The following reject code categories are used; in the descriptions below, "server" is the peer generating the reject message, "client" is the peer that will receive the message.
Range | Category |
0x01-0x0f | Protocol syntax errors |
0x10-0x1f | Protocol semantic errors |
0x40-0x4f | Server policy rule |
Code | Description |
0x01 | Message could not be decoded |
Codes generated during the intial connection process in response to a "version" message:
Code | Description |
0x11 | Client is an obsolete, unsupported version |
0x12 | Duplicate version message received |
Transaction rejection messages extend the basic message with the transaction id:
Field Size | Description | Data type | Comments |
32 | txid | char[32] | transaction that is rejected |
The following codes are used:
Code | description |
0x10 | Transaction is invalid for some reason (invalid signature, output value greater than input, etc.) |
0x40 | Not mined/relayed because it is "non-standard" (type or version unknown by the server) |
0x41 | One or more output amounts are below the 'dust' threshold |
0x42 | Transaction does not have enough fee/priority to be relayed or mined |
Block rejection messages extend the basic message with the block header hash:
Field Size | Description | Data type | Comments |
32 | hash | char[32] | block (hash of block header) that is rejected |
Rejection codes:
code | description |
0x10 | Block is invalid for some reason (invalid proof-of-work, invalid signature, etc) |
0x11 | Block's version is no longer supported |
0x43 | Inconsistent with a compiled-in checkpoint |
Note: blocks that are not part of the server's idea of the current best chain, but are otherwise valid, should not trigger "reject" messages.

● **Chart-based quiz items**
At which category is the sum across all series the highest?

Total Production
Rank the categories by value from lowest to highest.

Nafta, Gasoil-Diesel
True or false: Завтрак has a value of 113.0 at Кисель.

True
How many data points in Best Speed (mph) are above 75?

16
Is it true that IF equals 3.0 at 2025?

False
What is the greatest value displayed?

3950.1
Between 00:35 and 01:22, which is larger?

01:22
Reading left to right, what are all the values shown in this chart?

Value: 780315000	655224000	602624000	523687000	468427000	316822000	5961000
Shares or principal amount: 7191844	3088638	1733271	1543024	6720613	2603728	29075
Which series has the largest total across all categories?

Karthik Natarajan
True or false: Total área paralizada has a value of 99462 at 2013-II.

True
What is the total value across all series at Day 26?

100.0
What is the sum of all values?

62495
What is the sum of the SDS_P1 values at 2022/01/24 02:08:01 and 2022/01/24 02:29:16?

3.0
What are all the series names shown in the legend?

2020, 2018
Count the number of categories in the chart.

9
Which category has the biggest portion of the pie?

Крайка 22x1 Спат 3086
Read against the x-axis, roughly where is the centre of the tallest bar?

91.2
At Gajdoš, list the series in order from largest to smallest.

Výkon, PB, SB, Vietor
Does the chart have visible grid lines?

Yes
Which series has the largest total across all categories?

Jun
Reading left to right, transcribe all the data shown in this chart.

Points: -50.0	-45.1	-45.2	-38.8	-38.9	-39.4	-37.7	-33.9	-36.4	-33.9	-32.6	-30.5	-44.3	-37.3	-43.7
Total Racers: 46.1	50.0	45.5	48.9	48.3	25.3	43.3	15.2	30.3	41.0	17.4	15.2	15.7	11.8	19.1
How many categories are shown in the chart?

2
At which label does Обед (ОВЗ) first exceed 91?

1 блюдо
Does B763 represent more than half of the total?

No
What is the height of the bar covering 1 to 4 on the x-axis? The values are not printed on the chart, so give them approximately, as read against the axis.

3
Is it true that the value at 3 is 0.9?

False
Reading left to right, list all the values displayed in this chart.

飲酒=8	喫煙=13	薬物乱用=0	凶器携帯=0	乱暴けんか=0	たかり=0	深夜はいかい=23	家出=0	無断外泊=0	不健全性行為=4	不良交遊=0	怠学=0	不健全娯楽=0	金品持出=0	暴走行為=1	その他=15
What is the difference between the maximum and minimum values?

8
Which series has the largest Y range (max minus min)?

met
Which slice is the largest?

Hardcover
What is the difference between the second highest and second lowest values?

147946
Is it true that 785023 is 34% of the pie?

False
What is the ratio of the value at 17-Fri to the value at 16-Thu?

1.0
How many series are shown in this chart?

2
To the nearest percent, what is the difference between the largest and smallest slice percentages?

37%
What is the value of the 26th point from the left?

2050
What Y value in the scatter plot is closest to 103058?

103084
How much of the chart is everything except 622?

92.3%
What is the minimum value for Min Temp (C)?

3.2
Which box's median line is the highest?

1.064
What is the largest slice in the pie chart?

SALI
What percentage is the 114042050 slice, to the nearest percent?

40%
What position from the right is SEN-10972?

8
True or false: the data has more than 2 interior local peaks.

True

● **TASKS AND EXERCISES**
1 – In the reject code text, which code range belongs to the server policy rule category?
2 – Please arrange the rows from the line with "Total Production" to the line with "What is the greatest value displayed?" as a JSON list of strings, one string per line, leaving out blank lines.

● **SOLUTIONS FOR EACH TASK**
1 – 0x40-0x4f

2 –
[
  "Total Production",
  "Rank the categories by value from lowest to highest.",
  "Nafta, Gasoil-Diesel",
  "True or false: Завтрак has a value of 113.0 at Кисель.",
  "True",
  "How many data points in Best Speed (mph) are above 75?",
  "16",
  "Is it true that IF equals 3.0 at 2025?",
  "False",
  "What is the greatest value displayed?"
]